*What to do*: Which lines of the data below hold "Figure"? Copy each of them.

*Data block*:
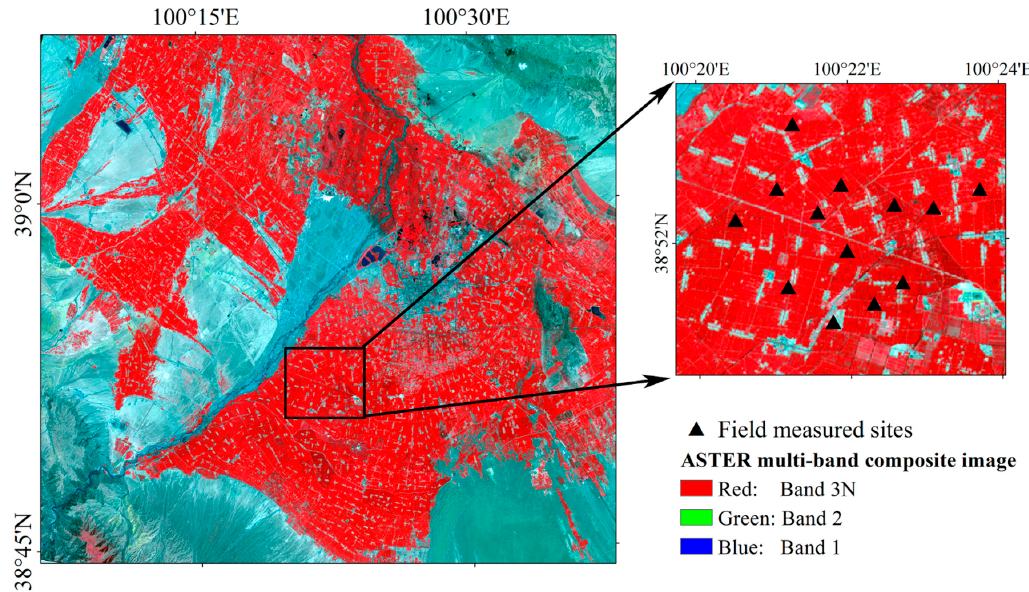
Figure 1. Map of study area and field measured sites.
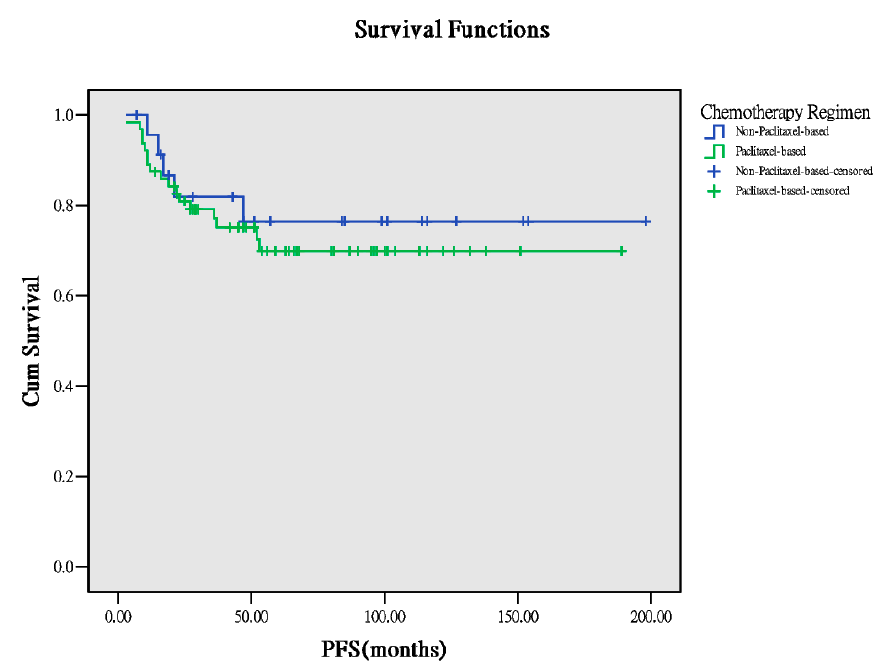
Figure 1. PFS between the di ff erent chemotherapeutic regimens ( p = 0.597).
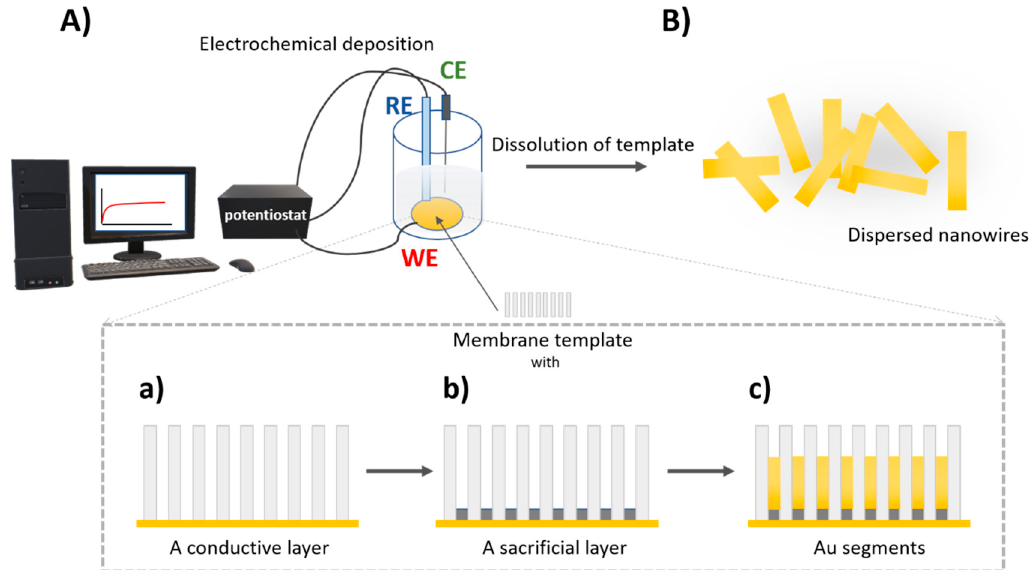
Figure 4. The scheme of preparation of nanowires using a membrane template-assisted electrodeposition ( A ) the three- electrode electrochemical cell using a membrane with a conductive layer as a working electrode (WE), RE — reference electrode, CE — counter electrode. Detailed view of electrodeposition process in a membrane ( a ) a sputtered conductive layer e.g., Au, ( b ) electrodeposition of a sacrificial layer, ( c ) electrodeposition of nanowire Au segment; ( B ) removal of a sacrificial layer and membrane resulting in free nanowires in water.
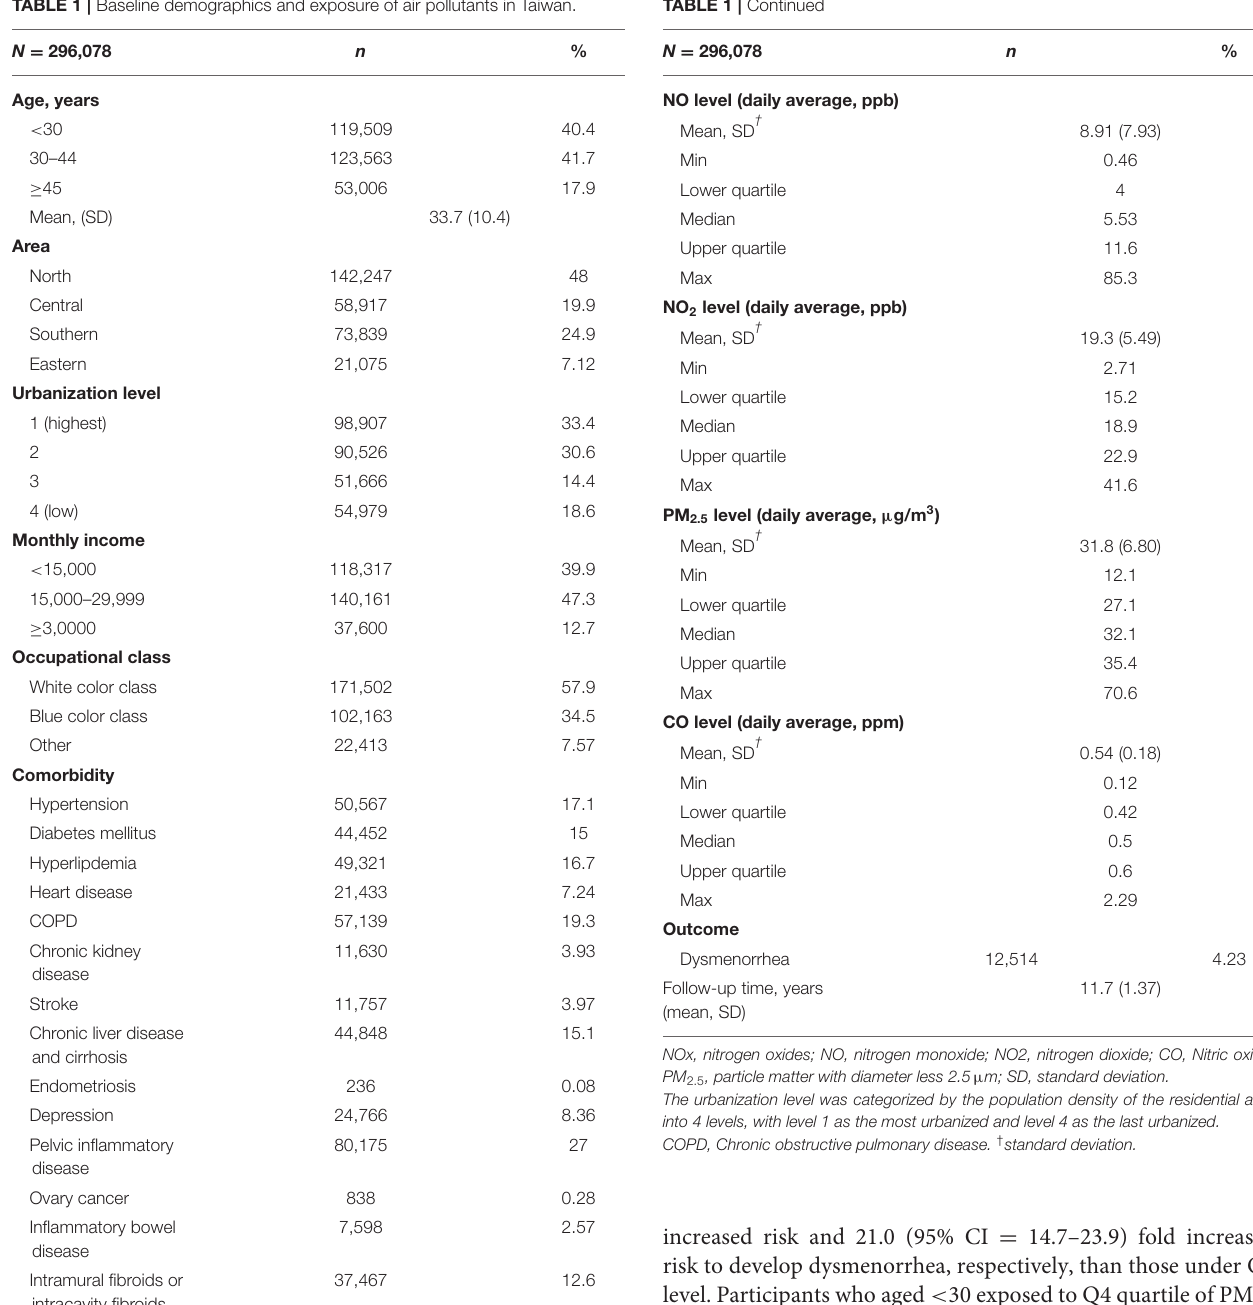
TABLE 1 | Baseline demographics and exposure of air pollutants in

*Answer space*:
Figure 1. Map of study area and field measured sites.
Figure 1. PFS between the di ff erent chemotherapeutic regimens ( p = 0.597).
Figure 4. The scheme of preparation of nanowires using a membrane template-assisted electrodeposition ( A ) the three- electrode electrochemical cell using a membrane with a conductive layer as a working electrode (WE), RE — reference electrode, CE — counter electrode. Detailed view of electrodeposition process in a membrane ( a ) a sputtered conductive layer e.g., Au, ( b ) electrodeposition of a sacrificial layer, ( c ) electrodeposition of nanowire Au segment; ( B ) removal of a sacrificial layer and membrane resulting in free nanowires in water.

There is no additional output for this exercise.